Use an async job pattern. The gateway immediately returns a job ID with a 202 Accepted status. The client polls a status endpoint or receives a webhook when the agent completes. This decouples the HTTP request lifecycle from the agent execution time, allowing agents to run for minutes without timeout issues.

Should the gateway handle agent-to-agent communication or only external requests?

The gateway should primarily handle external client-to-agent requests. For internal agent-to-agent communication, use direct gRPC calls or a message broker. Adding gateway overhead to every internal call would increase latency unnecessarily. The exception is when you need centralized audit logging for all agent interactions, including internal ones.

How do I implement per-endpoint rate limits in addition to per-client limits?

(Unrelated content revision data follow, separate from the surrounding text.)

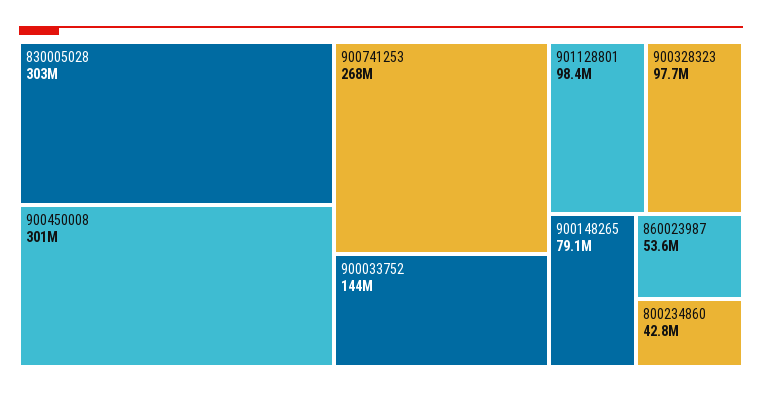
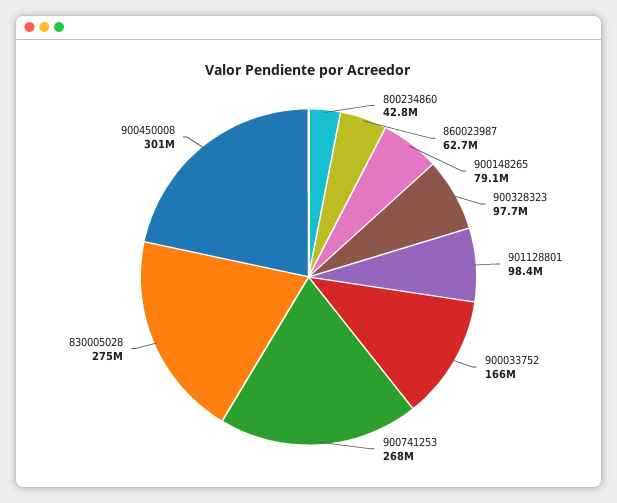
  {
-   "830005028": 303000000,
+   "830005028": 275000000,
    "900450008": 301000000,
    "900741253": 268000000,
-   "900033752": 144000000,
+   "900033752": 166000000,
    "901128801": 98400000,
    "900328323": 97700000,
    "900148265": 79100000,
-   "860023987": 53600000,
+   "860023987": 62700000,
    "800234860": 42800000
  }

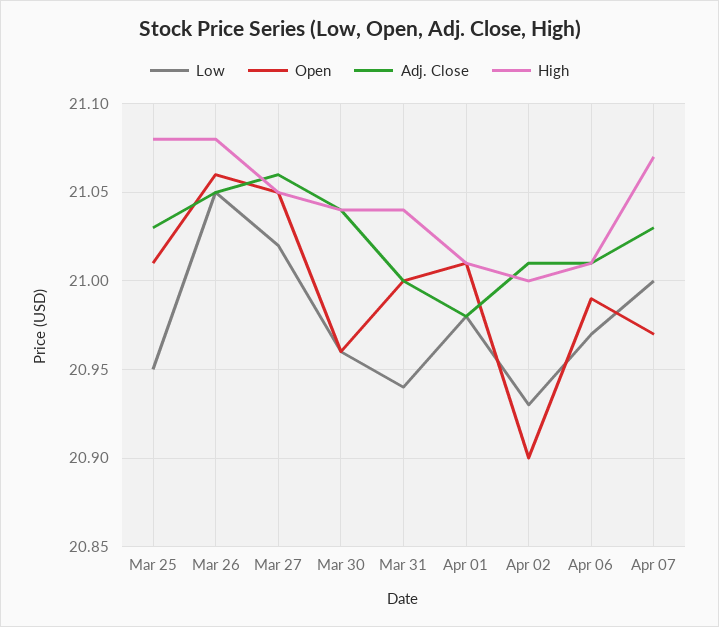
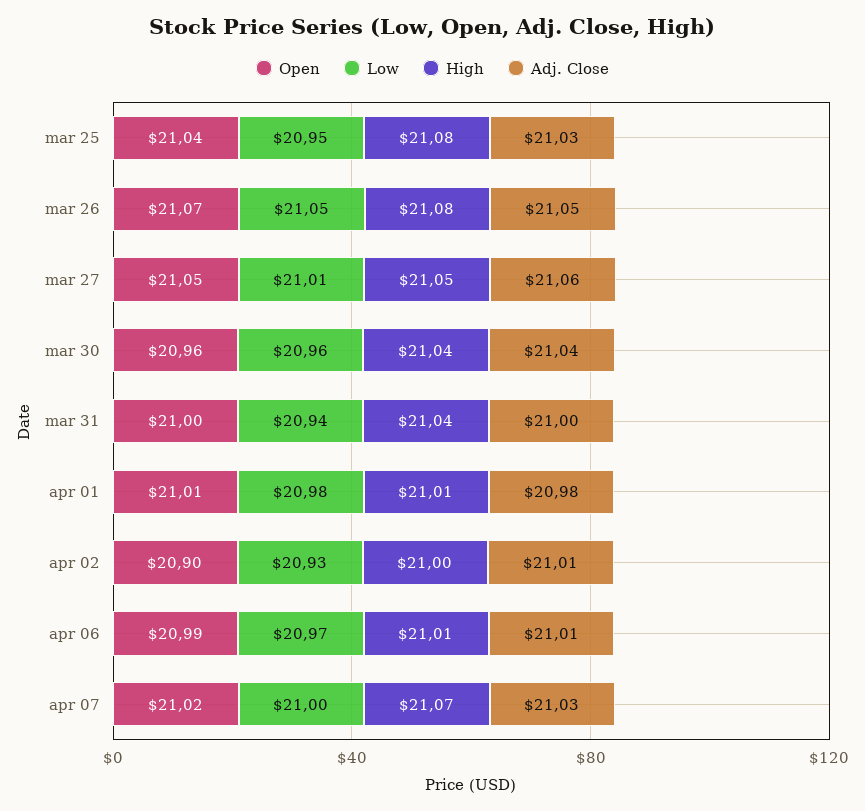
  {
    "Low": {
      "Mar 25": 20.95,
      "Mar 26": 21.05,
-     "Mar 27": 21.02,
+     "Mar 27": 21.01,
      "Mar 30": 20.96,
      "Mar 31": 20.94,
      "Apr 01": 20.98,
      "Apr 02": 20.93,
      "Apr 06": 20.97,
      "Apr 07": 21
    },
    "Open": {
-     "Mar 25": 21.01,
+     "Mar 25": 21.04,
-     "Mar 26": 21.06,
+     "Mar 26": 21.07,
      "Mar 27": 21.05,
      "Mar 30": 20.96,
      "Mar 31": 21,
      "Apr 01": 21.01,
      "Apr 02": 20.9,
      "Apr 06": 20.99,
-     "Apr 07": 20.97
+     "Apr 07": 21.02
    },
    "Adj. Close": {
      "Mar 25": 21.03,
      "Mar 26": 21.05,
      "Mar 27": 21.06,
      "Mar 30": 21.04,
      "Mar 31": 21,
      "Apr 01": 20.98,
      "Apr 02": 21.01,
      "Apr 06": 21.01,
      "Apr 07": 21.03
    },
    "High": {
      "Mar 25": 21.08,
      "Mar 26": 21.08,
      "Mar 27": 21.05,
      "Mar 30": 21.04,
      "Mar 31": 21.04,
      "Apr 01": 21.01,
      "Apr 02": 21,
      "Apr 06": 21.01,
      "Apr 07": 21.07
    }
  }

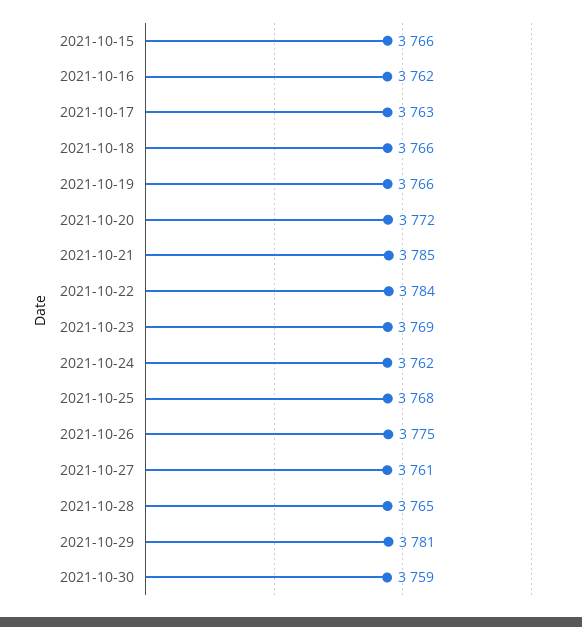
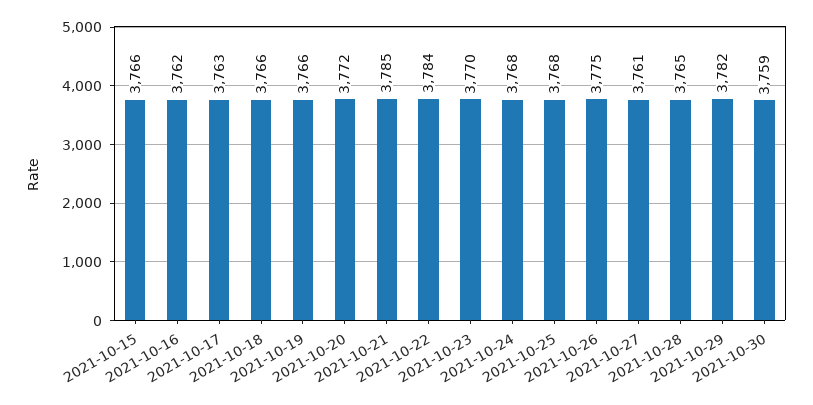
  {
    "2021-10-15": 3766,
    "2021-10-16": 3762,
    "2021-10-17": 3763,
    "2021-10-18": 3766,
    "2021-10-19": 3766,
    "2021-10-20": 3772,
    "2021-10-21": 3785,
    "2021-10-22": 3784,
-   "2021-10-23": 3769,
+   "2021-10-23": 3770,
-   "2021-10-24": 3762,
+   "2021-10-24": 3768,
    "2021-10-25": 3768,
    "2021-10-26": 3775,
    "2021-10-27": 3761,
    "2021-10-28": 3765,
-   "2021-10-29": 3781,
+   "2021-10-29": 3782,
    "2021-10-30": 3759
  }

Add a second dimension to the rate limiter keyed by the agent name. Each agent endpoint gets its own capacity limit that is shared across all clients. This prevents one client from consuming all capacity on a popular agent. The check becomes: client-level limit AND agent-level limit must both allow the request.

What is the recommended approach for API key rotation?

Support multiple active keys per client. When rotating, generate a new key, distribute it to the client, and set the old key to expire in 24-48 hours. The gateway accepts both keys during the overlap period. This zero-downtime rotation prevents service interruptions during key changes.